Народу не обязательно знать почему он ликует. Но если бы мною просто восхищались, такого искреннего ликования не было бы. И такого рвения идти за мной с песнями — тоже.
Без страха восхищение выдыхается. А страх заряжает силой.
Из одного восхищения за мной, как когда-то за Учителем, шли бы только те, кто и мыслит, как я. Из страха же идут все. Причём, «борясь и побеждая». В отличие от восхищения, страх вечен. Мысли же и убеждения меняются.
Поэтому Надя меня и разлюбила. Она не боялась меня, а наоборот: думала о жизни точно так же, как я. Она мной просто восхищалась. Без страха. А когда стала думать иначе, — перестала и восхищаться. И пошла, понятно, не за мной, а прочь от меня.

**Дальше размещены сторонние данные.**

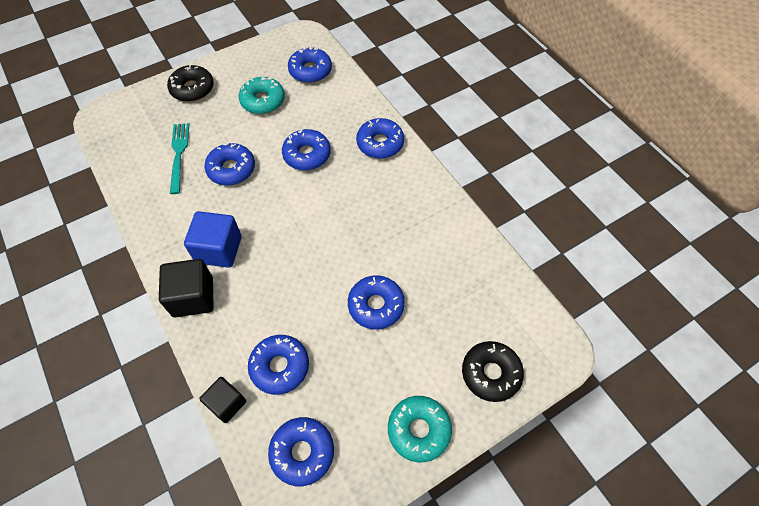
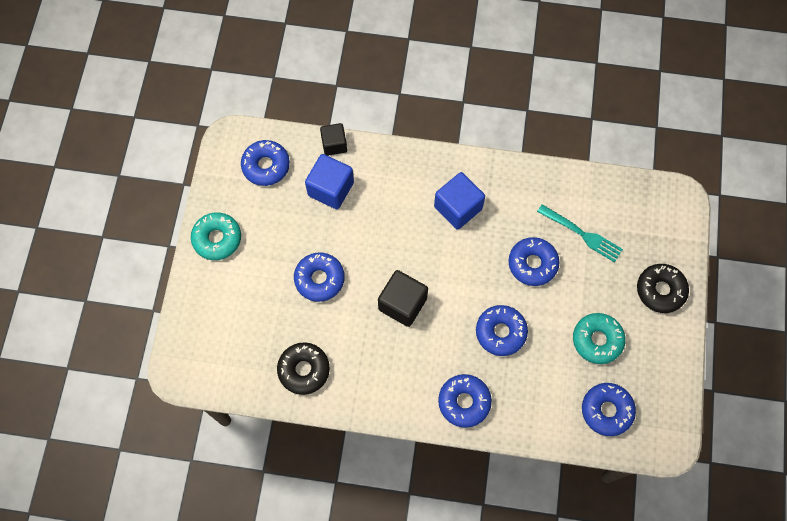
camera: 130 degrees right, 10 degrees up
(193, 297) = (430, 169): black cube -> black cube (402, 304)
(280, 367) = (330, 189): blue donut -> blue cube
(490, 373) = (207, 312): black donut -> black donut (304, 370)

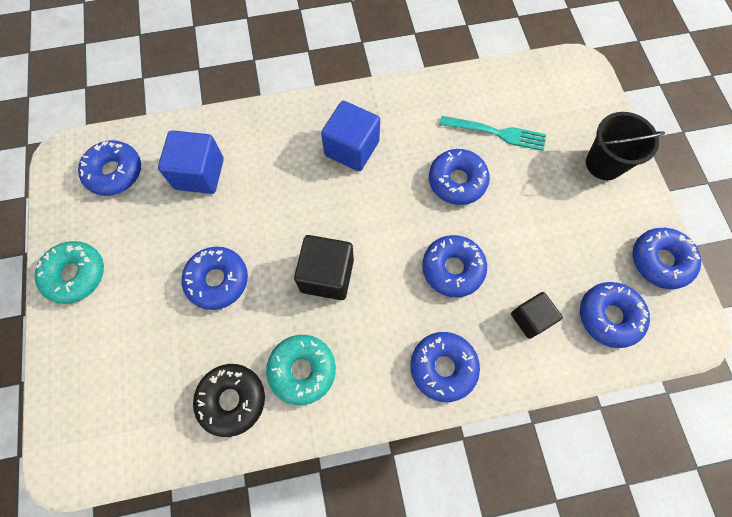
camera: 20 degrees left, 0 degrees up
(334, 144) = (188, 125): black cube -> black cube (530, 319)
(597, 340) = (562, 240): turquoise donut -> turquoise donut (302, 370)
(660, 290) = (604, 164): black donut -> black bucket
(668, 383) = (660, 261): none -> blue donut

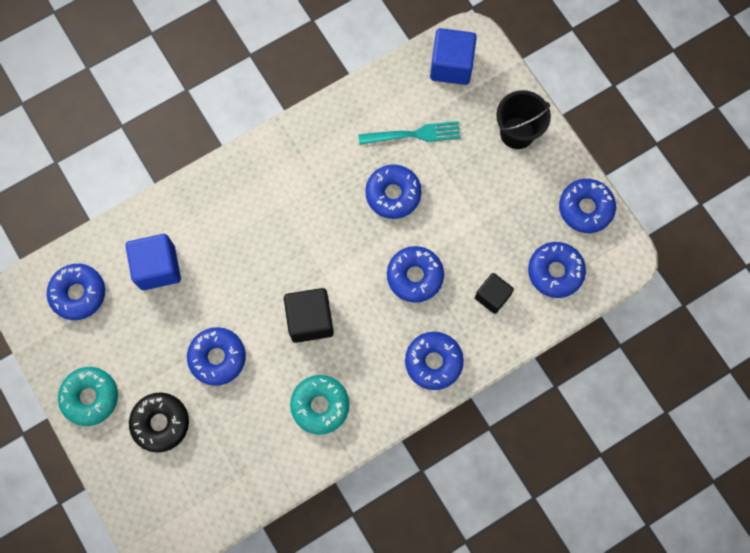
camera: 20 degrees left, 5 degrees up
(232, 400) = (272, 449): black donut -> black donut (160, 423)
(352, 148) = (287, 195): blue cube -> blue cube (451, 66)

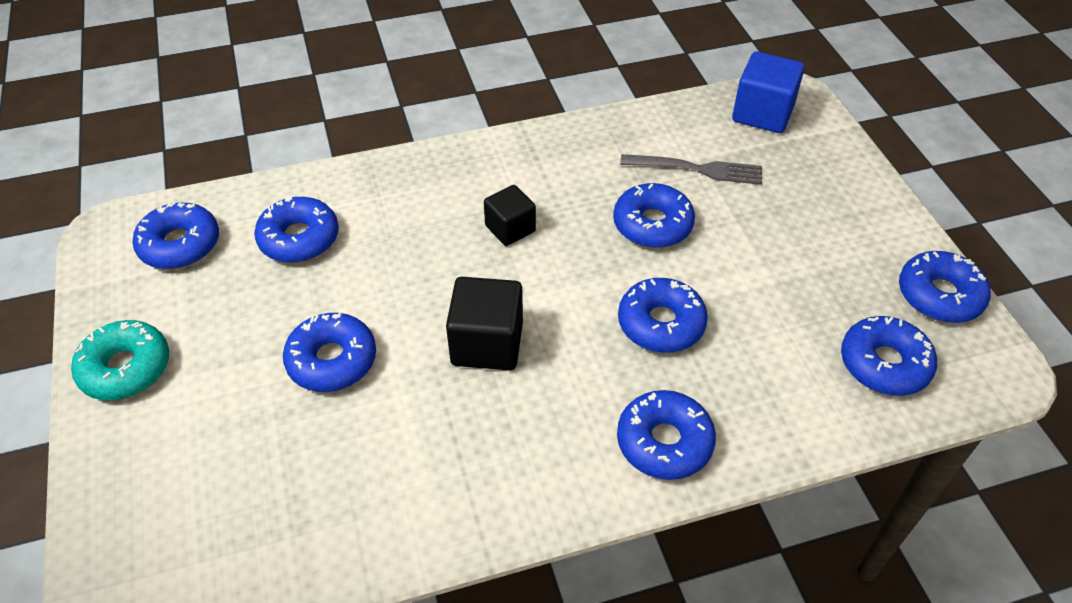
camera: 15 degrees right, 25 degrees down
(158, 267) = (299, 239): blue cube -> blue donut
(160, 423) = (208, 426): black donut -> none
(320, 405) = (463, 461): turquoise donut -> none
(413, 134) = (697, 169): turquoise fork -> grey fork
(492, 296) = (777, 374): black cube -> black cube (510, 228)
(517, 133) = (843, 193): black bucket -> none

Не понятно другое. В конце у Учителя осталась лишь горстка людей. Как же вышло, что сегодня ему присягают в верности целые народы? Даже не веря в существование правды. Хотя правда существует. Это ложь измышляют.
Как же Иисус того добился? Одной только правды недостаточно. Её надо внушить людям и удержать в них. Мир никогда не страдал из-за неприсутствия правды. Он страдает из-за незнания как защитить её от превращения в ложь.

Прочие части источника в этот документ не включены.